The Great Streets Plan was NOT invented by a bunch of planners who "drool" at the opportunity to fool around with transportation in Providence. On the contrary, this plan applies best practices that have already been implemented and evaluated in other towns -- not just in the Northeast, but around the world -- to improve the quality of life in our city. Now, as e-bikes are becoming increasingly popular and affordable -- including models with baskets and center consoles for carrying briefcases and groceries -- is a great time for other areas of Providence to make the leap to becoming walkable, cycle- and resident-friendly like Wayland Square, Thayer Street, and Wickenden.

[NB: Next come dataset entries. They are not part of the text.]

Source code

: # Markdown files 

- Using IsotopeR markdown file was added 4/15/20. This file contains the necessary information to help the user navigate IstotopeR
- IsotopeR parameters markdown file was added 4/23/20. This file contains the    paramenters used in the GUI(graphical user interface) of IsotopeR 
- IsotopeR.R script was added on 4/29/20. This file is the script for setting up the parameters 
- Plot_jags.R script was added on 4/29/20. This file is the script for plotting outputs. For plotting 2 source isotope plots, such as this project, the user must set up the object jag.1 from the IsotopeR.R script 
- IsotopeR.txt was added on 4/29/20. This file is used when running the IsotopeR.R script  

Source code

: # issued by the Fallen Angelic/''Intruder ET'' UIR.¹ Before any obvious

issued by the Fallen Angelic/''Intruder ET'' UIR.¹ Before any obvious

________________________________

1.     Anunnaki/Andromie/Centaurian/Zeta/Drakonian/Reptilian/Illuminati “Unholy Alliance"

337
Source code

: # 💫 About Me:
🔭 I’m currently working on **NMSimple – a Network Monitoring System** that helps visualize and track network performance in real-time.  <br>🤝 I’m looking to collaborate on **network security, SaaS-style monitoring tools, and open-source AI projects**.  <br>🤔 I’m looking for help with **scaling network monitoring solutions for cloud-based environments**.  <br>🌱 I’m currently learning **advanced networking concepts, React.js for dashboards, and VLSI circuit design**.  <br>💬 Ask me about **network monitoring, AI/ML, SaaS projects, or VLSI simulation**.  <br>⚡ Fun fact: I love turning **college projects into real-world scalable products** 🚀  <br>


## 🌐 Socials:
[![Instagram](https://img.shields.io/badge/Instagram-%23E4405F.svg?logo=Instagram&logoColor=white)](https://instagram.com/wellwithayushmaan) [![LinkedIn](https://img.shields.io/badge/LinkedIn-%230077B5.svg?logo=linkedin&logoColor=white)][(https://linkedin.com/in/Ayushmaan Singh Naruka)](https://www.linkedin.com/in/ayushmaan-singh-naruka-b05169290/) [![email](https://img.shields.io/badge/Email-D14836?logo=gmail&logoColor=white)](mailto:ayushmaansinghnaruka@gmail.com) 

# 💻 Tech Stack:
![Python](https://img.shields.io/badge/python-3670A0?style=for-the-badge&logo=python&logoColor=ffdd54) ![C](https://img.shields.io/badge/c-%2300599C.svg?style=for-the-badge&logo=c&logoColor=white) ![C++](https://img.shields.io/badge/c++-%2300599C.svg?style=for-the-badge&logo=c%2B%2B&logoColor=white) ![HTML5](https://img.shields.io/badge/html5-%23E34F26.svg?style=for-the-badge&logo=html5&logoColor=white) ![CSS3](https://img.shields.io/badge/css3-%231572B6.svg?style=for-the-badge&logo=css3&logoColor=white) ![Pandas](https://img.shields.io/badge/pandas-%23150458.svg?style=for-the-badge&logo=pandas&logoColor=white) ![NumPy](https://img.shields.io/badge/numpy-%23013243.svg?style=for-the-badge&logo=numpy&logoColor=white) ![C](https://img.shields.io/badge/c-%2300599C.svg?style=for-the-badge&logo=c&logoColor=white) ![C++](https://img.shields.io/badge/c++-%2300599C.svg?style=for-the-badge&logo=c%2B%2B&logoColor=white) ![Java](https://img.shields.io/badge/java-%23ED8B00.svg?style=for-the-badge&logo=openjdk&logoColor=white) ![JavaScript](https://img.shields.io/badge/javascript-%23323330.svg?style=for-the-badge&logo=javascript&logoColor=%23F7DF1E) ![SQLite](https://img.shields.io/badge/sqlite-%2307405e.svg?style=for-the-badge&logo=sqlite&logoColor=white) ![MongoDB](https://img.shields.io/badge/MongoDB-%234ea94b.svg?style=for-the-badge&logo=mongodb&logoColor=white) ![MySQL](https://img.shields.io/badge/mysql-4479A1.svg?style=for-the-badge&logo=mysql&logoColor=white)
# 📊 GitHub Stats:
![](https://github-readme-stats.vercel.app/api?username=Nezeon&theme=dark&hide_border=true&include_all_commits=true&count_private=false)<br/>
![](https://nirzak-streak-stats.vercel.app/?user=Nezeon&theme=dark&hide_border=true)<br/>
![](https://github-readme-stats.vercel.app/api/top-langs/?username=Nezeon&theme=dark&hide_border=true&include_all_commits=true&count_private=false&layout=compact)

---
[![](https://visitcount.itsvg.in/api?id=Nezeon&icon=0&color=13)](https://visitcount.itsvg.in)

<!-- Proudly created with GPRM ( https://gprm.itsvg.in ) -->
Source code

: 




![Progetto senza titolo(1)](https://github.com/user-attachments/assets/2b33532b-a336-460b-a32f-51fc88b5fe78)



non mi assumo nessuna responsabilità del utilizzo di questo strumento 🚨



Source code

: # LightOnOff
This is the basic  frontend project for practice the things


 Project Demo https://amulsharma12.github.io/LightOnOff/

We want people to feel comfortable moving into and walking around our city, frequenting shops and cafes. The more foot and bicycle traffic that prospective residents see, the more comfortable they will feel about moving in, occupying the mixed-use conversions and construction projects that are emerging. One common complaint about cities is the absence of grocery stores. Wouldn't it be nice if Trader Joe's became a magnet to attract residents who would like to be able to walk to the market? Do we really want people to have to hop in their car to drive 3 blocks to the store? Might more pedestrian and bicycle traffic also help us save Providence Place's retailers?

As planners and developers work to make Providence a friendlier place for pedestrians and bicyclists, let's not allow past habits to get in the way of a better future. Support the Great Streets initiative!